Start of Document section

The Days of Fossil Fuel Freebies Are Over

To rapidly transition to a clean energy economy, we need to take back trillions in government subsidies and other giveaways that boost the oil, gas, and coal industries.

An aerial view of a coal-powered plant surrounded by waterways and industry

The coal-fired DTE River Rouge Power Plant—and a U.S. Steel plant with slag piles on adjacent Zug Island—where the River Rouge spills into the Detroit River in Michigan.

This Earth Day, millions of people around the globe are taking a really important action: calling for a rapid phaseout of fossil fuels to help us reduce climate pollution and transition instead to a clean energy economy. To do that, we need to take back trillions in government subsidies and other giveaways that boost the oil, gas, and coal industries. Asking taxpayers to use their hard-earned dollars to fund wealthy fossil fuel companies makes no sense. Letting fossil fuel companies benefit from loopholes in environmental laws saves them money while harming our communities and natural areas. We need the fossil fuel industry to cover the costs of its pollution and the climate change it continues to fuel. And we need industry to invest in a just and equitable transition for workers and communities when it closes out drilling and other activities, instead of foisting this series of burdens onto the country’s most vulnerable.

End of Document section
Start of Recorded information

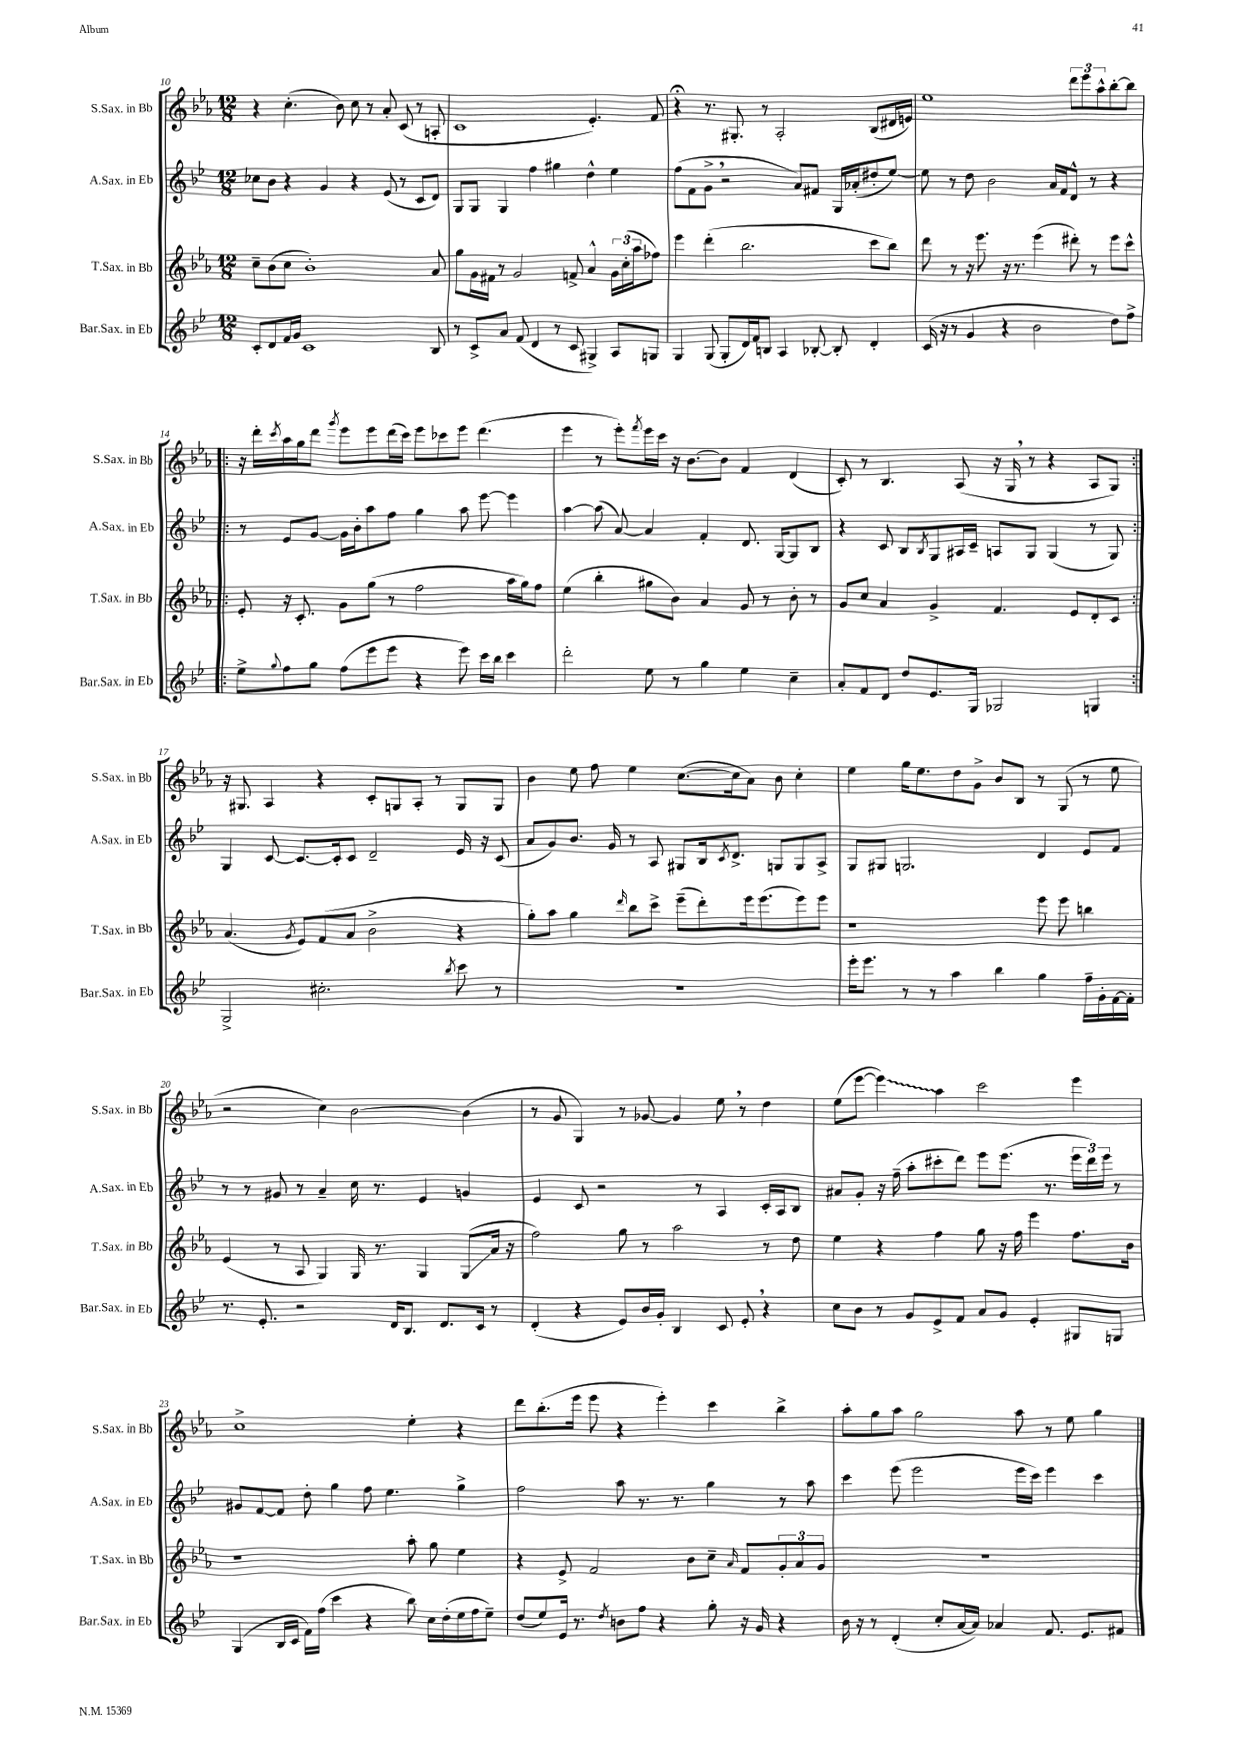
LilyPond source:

<<
\new StaffGroup <<
\new Staff = "s0" \with { instrumentName = "S.Sax. in Bb" shortInstrumentName = "S.Sax. in Bb" } {
    \clef treble \key ees \major \numericTimeSignature \time 12/8
    r4 c''4.-.( bes'8) c''8 r8 aes'8-. c'8( r8 a8-. |
    c'1 ees'4.-.) f'8 |
    r4\fermata r8. gis8.-. r8 aes2-. bes8( dis'16 e'16) |
    ees''1 \tuplet 3/2 { d'''8 ees'''8 aes''8-^ } bes''8~-. bes''8 |
    \repeat volta 2 { r16 d'''16-. \acciaccatura { c'''8 } aes''16 g''16 d'''8 \acciaccatura { g'''8 } ees'''8 ees'''8 d'''16( c'''16) ees'''8 ces'''8 ees'''8 d'''4.( |
    ees'''4 r8 ees'''8-.) \acciaccatura { f'''8 } ees'''16 c'''16 r16 bes'8.~ bes'8 f'4 d'4( |
    c'8-.) r8 bes4. aes8( r16 g16 \breathe r8 r4 aes8 g8) | }
    r16 gis8. aes4 r4 c'8-. g8 aes8-. r8 g8 g8 |
    bes'4 ees''8 f''8 ees''4 c''8.~( c''16 aes'8) bes'8 c''4-. |
    ees''4 g''16 ees''8. d''8 g'8-> bes'8 bes8 r8 g8( r8 ees''8 |
    r2 c''4) bes'2~ bes'4( |
    r8 g'8 g4) r8 ges'8~ ges'4 ees''8 \breathe r8 d''4 |
    ees''8( ees'''8~ \once \override Glissando.style = #'zigzag ees'''4\glissando) aes''4 c'''2 ees'''4 |
    c''1-> ees''4-. r4 |
    d'''8 bes''8.-.( ees'''16 ees'''8 r4 ees'''4-.) c'''4 bes''4-> |
    aes''8-. g''8 aes''8 g''2 aes''8 r8 ees''8 g''4 \bar "|." |
}
\new Staff = "s1" \with { instrumentName = "A.Sax. in Eb" shortInstrumentName = "A.Sax. in Eb" } {
    \clef treble \key bes \major \numericTimeSignature \time 12/8
    ces''8 bes'8 r4 g'4 r4 ees'8( r8 c'8 d'8) |
    g8 g8 g4 f''4 gis''4 d''4-^ ees''4 |
    f''8( f'8 g'8-> \breathe r2 a'8) fis'8 g16 aes'16-.( dis''8-. ees''8~) |
    ees''8 r8 d''8 bes'2 a'16 f'16 d'8-^ r8 r4 |
    \repeat volta 2 { r8 ees'8 g'8~ g'16 bes'16-. a''8 f''8 g''4 a''8 ees'''8~ ees'''4 |
    a''4~ a''8( a'8~) a'4 f'4-. d'8. g16~ g8 bes8 |
    r4 c'8 bes8 \acciaccatura { bes8 } g8 ais16 c'16-- a8 g8 g4( r8 g8) | }
    g4 c'8~ c'8.~ c'16-. c'8 d'2-- ees'16 r16 c'8( |
    a'8 g'8) bes'8. g'16 r8 a8 gis8 bes16 \acciaccatura { c'8 } d'8.-> g8 g8 a8-> |
    g8 gis8 g2. d'4 ees'8 f'8 |
    r8 r8 gis'8 r8 a'4-- c''16 r8. ees'4 g'4 |
    ees'4 c'8 r2 r8 a4 c'16-. a16 bes8 |
    ais'8 g'8-. r16 f''16--( a''8-. cis'''8-. d'''8) ees'''8 ees'''8.( r8. \tuplet 3/2 { ees'''16 d'''16) ees'''16 } r8 |
    gis'8 f'8~ f'8 d''8-. g''4 f''8 ees''4. g''4-> |
    f''2 a''8 r8. r8. g''4 r8 a''8 |
    c'''4 ees'''8( ees'''2 ees'''16 c'''16) ees'''4 c'''4 \bar "|." |
}
\new Staff = "s2" \with { instrumentName = "T.Sax. in Bb" shortInstrumentName = "T.Sax. in Bb" } {
    \clef treble \key ees \major \numericTimeSignature \time 12/8
    c''8-- bes'8( c''8 bes'1-.) aes'8 |
    g''8 g'16 fis'16 r8 g'2 f'8-> aes'4-^ \tuplet 3/2 { g'16 c''16-.( aes''16 } fes''8) |
    ees'''4 d'''4-.( bes''2. c'''8 bes''8) |
    d'''8 r8 r16 ees'''8. r16 r8. ees'''4( dis'''8-.) r8 ees'''8 c'''8-^ |
    \repeat volta 2 { ees'8-. r16 c'8.-. g'8 g''8( r8 f''2 aes''16 g''16) f''8 |
    ees''4( bes''4-. gis''8 bes'8) aes'4 g'8 r8 bes'8-. r8 |
    g'8 c''8 aes'4 g'4-> f'4. ees'8 d'8-. c'8 | }
    aes'4.( \acciaccatura { g'8 } ees'8) f'8( aes'8 bes'2-> r4 |
    g''8-.) aes''8 g''4 \grace { d'''16 } bes''8 c'''8-> ees'''8--( d'''8-.) ees'''16 ees'''8.( ees'''8) ees'''8 |
    r1 ees'''8 ees'''8 b''4 |
    ees'4( r8 aes8 g4) g16 r8. g4 g8\glissando( aes'16 r16 |
    f''2) g''8 r8 aes''2 r8 d''8 |
    ees''4 r4 f''4 g''8 r16 f''16 ees'''4 f''8. bes'16 |
    r1 aes''8-. g''8 ees''4 |
    r4 ees'8-> f'2 bes'8 c''8-- \grace { aes'16 } f'8 \tuplet 3/2 { g'8-. aes'8 g'8 } |
    R1. \bar "|." |
}
\new Staff = "s3" \with { instrumentName = "Bar.Sax. in Eb" shortInstrumentName = "Bar.Sax. in Eb" } {
    \clef treble \key bes \major \numericTimeSignature \time 12/8
    c'8-. d'8 f'16 g'16 c'1 bes8 |
    r8 c'8-> a'8 f'8( d'4 r8 c'8 gis4->) a8 g8 |
    g4 g8( g8-. d'16) f'16 b8 a4 bes8~-. bes8-. d'4-. |
    c'16( r16 r8 g'4 r4 bes'2 d''8) f''8-> |
    \repeat volta 2 { ees''8-> \appoggiatura { g''8 } f''8 g''8 f''8( ees'''8 ees'''8 r4 ees'''8) c'''16 bes''16 c'''4 |
    d'''2-. ees''8 r8 g''4 ees''4 c''4-- |
    a'8-. f'8 d'8 d''8 ees'8. g16 ges2 g4 | }
    g2-> cis''2.-. \acciaccatura { bes''8 } c'''8 r8 |
    R1. |
    ees'''16-. ees'''8. r8 r8 a''4 bes''4 g''4 f''16-- g'16-. f'16~ f'16-. |
    r8. ees'8.-. r2 d'16 bes8. d'8. c'16 r8 |
    d'4-.( r4 ees'8) bes'16 g'16-. bes4 c'8 ees'8-. \breathe r4 |
    c''8 bes'8 r8 g'8 ees'8-> f'8 a'8 g'8 ees'4-. gis8 g8 |
    g4( bes16 c'16 f'16) f''16( c'''4 r4 bes''8) c''16 d''16-.( ees''16 f''16 ees''8--) |
    d''8( ees''8) ees'16 r8. \acciaccatura { d''8 } b'8 f''8 r4 g''8-. r16 g'16 r4 |
    bes'16 r16 r8 d'4-.( c''8-. a'16~ a'16) aes'4 f'8. ees'8. fis'8 \bar "|." |
}
>>
>>
\layout { \context { \Score currentBarNumber = #10 } }
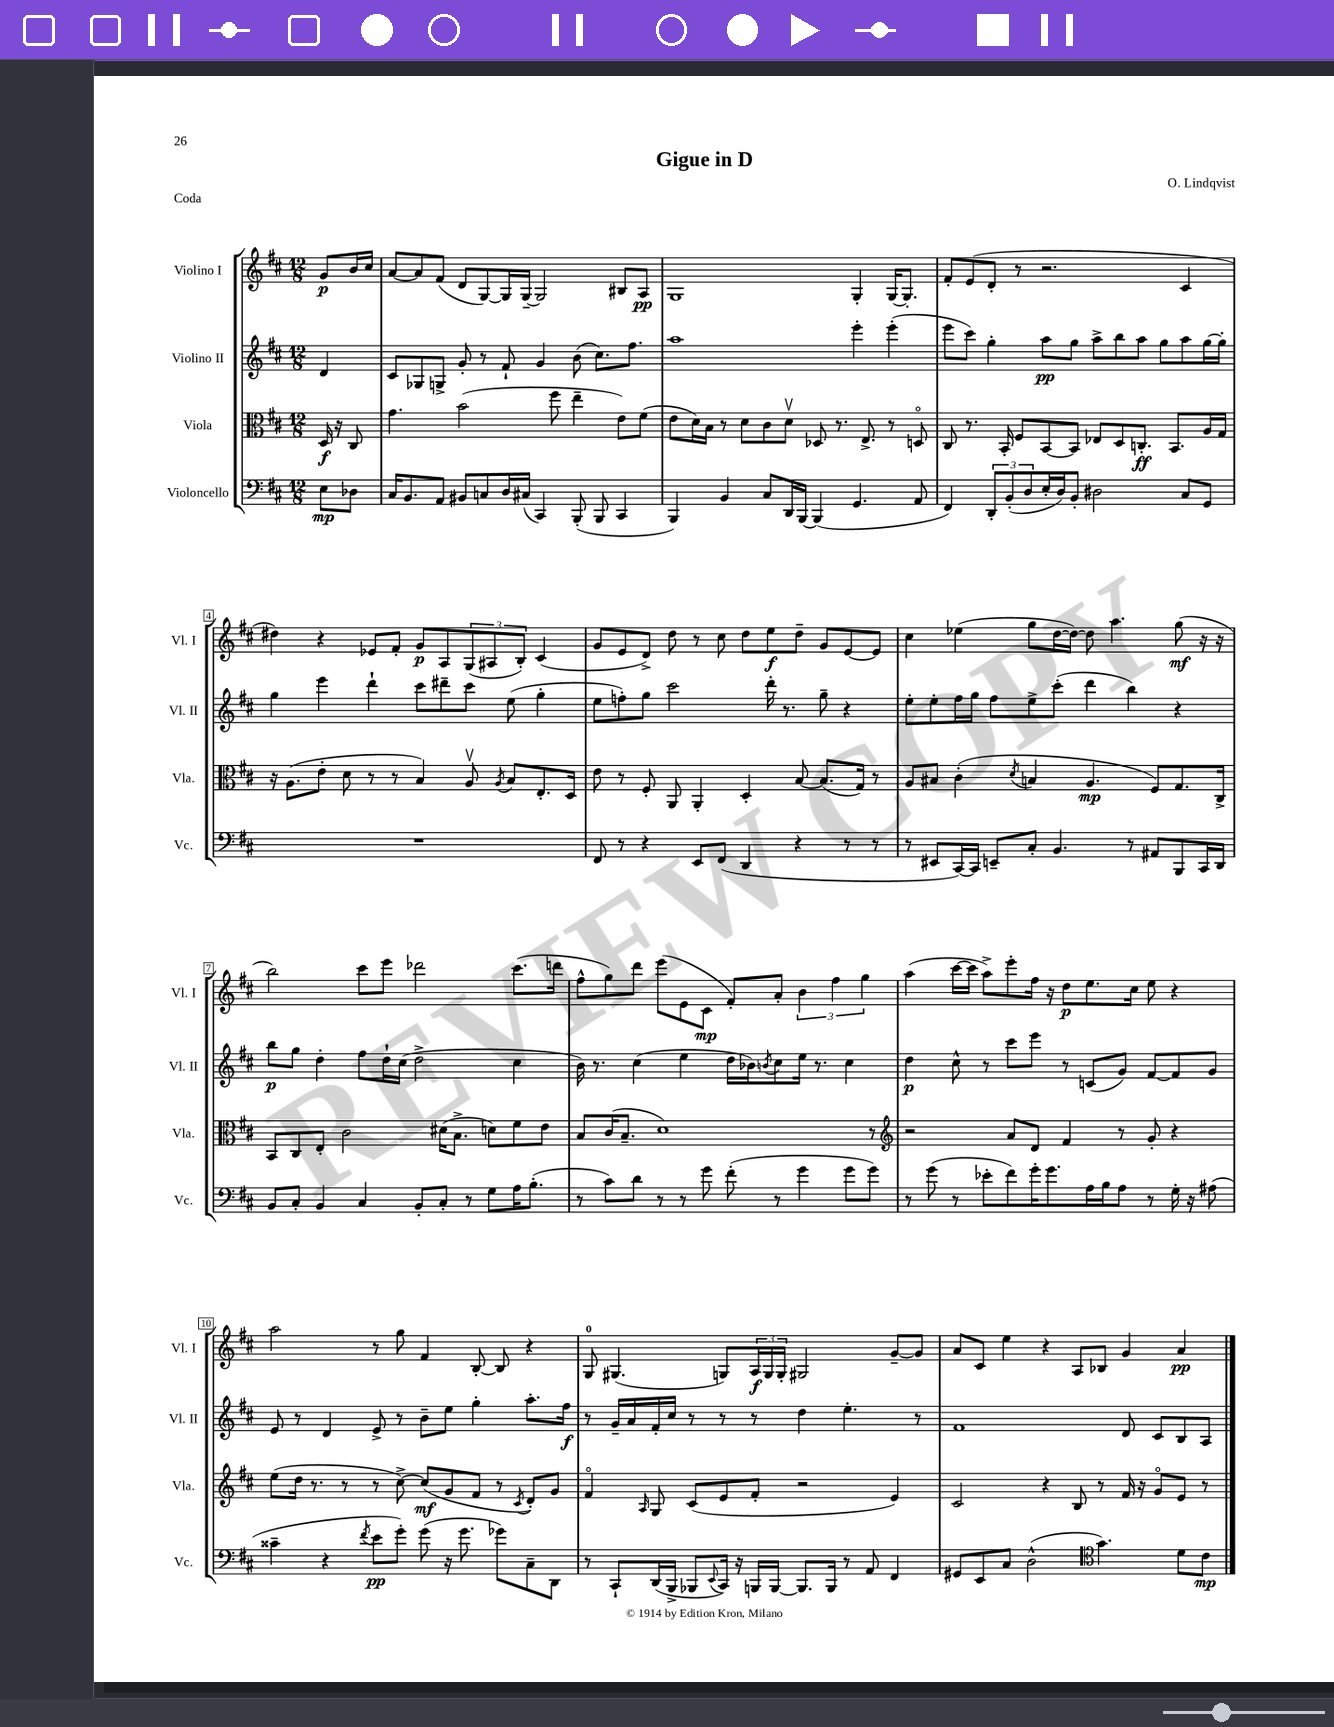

End of Recorded information

Direction 1:
In the fossil fuel subsidies article, please reproduce the passage starting with "The coal-fired DTE" and going on through "River in Michigan.", substituting "Huron River" for "Detroit River".
Direction 2:
According to the fossil fuel subsidies article, what costs should the fossil fuel industry cover?

Exercise output 1:
The coal-fired DTE River Rouge Power Plant—and a U.S. Steel plant with slag piles on adjacent Zug Island—where the River Rouge spills into the Huron River in Michigan.

Exercise output 2:
The costs of its pollution and the climate change it continues to fuel.